The author of this article is a bit too addicted (pun intended) to appeals to authority. Sentences like these, in a scientific article or expository essay, throw me off:
"Dr. Eric Nestler, head of neuroscience research at Mount Cedar Sinai in New York and one of the most respected addiction scientists in the world, published a paper."
Alarm bells started ringing. Surely, we don't need to know that he's "the most respected". We need to know if his ideas are provably respectable....
And then, "In this paper he said that..."
That is almost certainly elliptical, with the real meaning being, "his paper couldn't conclusively prove or demonstrate this, but he said it, and he is "most respected", so he must be right."
But in spite of all those potential biases, the author treads mostly carefully, with good intentions and some apparent academic integrity so that the article is a compelling read. That said, the author is a bit high handed and sensationalist at times, drawing on Shakespeare and Lincoln for powerful poetic effect, which should surely be unnecessary if he hopes to sway us by power of reason and not emotion (or the lobe and not the limbic, to put it in his own words). But we can forgive him, I think, for climbing high on his soap box. He, after all, believes that we're at war.
If you read the article, you'll find that somebody is talking about their experience as a sex therapist. This to me, trigger a "conflict of interest" alarm. It's also trigger a "skewed" perspective simply because the therapist spend a lot of time treating individuals with bad sexual problems, not spending time with healthy individuals.
I was very surprised to see no mention of the one addiction that we've had for a century: smoking. Does it too similarly shrink the frontal lobes? It seems that any article that revolves around addiction would have mentioned smoking.
The article is interesting, but it failed to connect a few issues, and I don't feel the conclusion follows from the evidence.
The author presented much evidence that people can become addicted to sex or food, but really failed in connecting viewing pornography to becoming addicted to pornography. 85% of college aged men are viewing pornography? Why are so few people becoming addicted (actually, they gave no figures on addiction rates, I only presume it is a small percentage)? Is this due to personality defect, or different viewing habits? Or looking at the other addiction put on the same level, food, 6.5billion people eat, why are there so few food addicts?

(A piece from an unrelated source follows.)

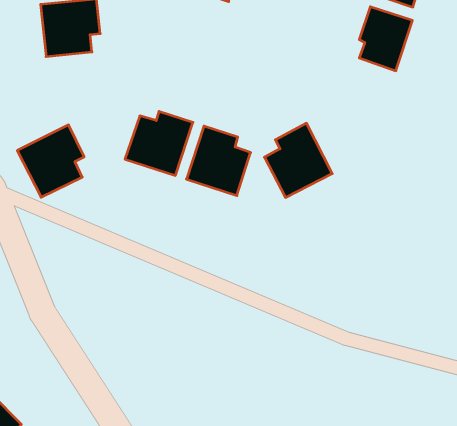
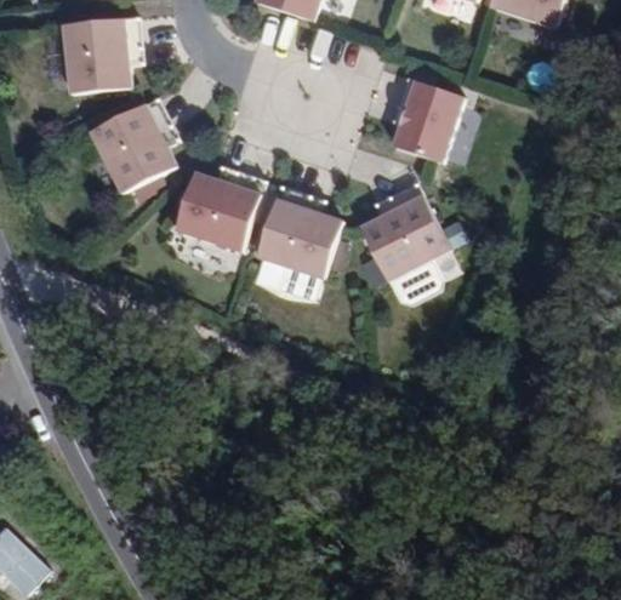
building: [359,7,412,71] -> [391,78,461,162]
building: [17,125,84,197] -> [89,97,177,193]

I think more research is neccessary before I believe viewing pornography is the only factor leading to addiction, or that viewing pornography will hurt society. I do believe though, that once somebody has a sex addiction, porn will be harmful to them and their addiction would be harmful to society.
On answering why there are so few food addicts? I would suggest cost, availability, and social pressure would be some factors that temper overeating. Ever meet a broke starlet from an impoverished nation? Skinnay.
"Dr. Norman Doidge ... describes how pornography causes re-wiring of the neural circuits. He notes that in a study of men viewing internet pornography, the men looked “uncannily” like rats pushing the lever to receive cocaine in the experimental Skinner boxes".
So if the subjects resemble rats to the observers, that proves it's the same as cocaine addiction?
He started off well, but the axe he brought to grind was too heavy for him to lift.
1. Yeah, it's true that there are some people who have addiction "issues" with porn to that point that it negatively affects their lives. Some people have obsessive/addictive reactions to lots of other things as well: alcohol and other drugs, gambling, food (I'm referring to eating disorders, not our need to eat to stay alive), WoW, etc.
2. For most addictive things, there develops an "industry" around them that thrives on sensationalizing and over-stating the problems caused. As one example, this article tries to create a link by association between declining birth rates and porn.
3. The rise of anti-<whatever> groups usually leads to calls for legislation, and such legislation quite often has nasty unintended consequences (cf Prohibition, the war on marijuana use, etc). Even if that article is partially accurate about the effect of porn on some people, the correct actions to take, if any, are probably not the obvious ones.
Great article. As the irrelevant and otherwise ad hominem responses in this thread demonstrate, it will be a while before internet pornography is widely understood as the highly addictive substance it is and should be regulated more strongly in the same way "traditional", non-electronic porn is (i.e. through zoning, much stronger penalties for allowing access to minors, etc.)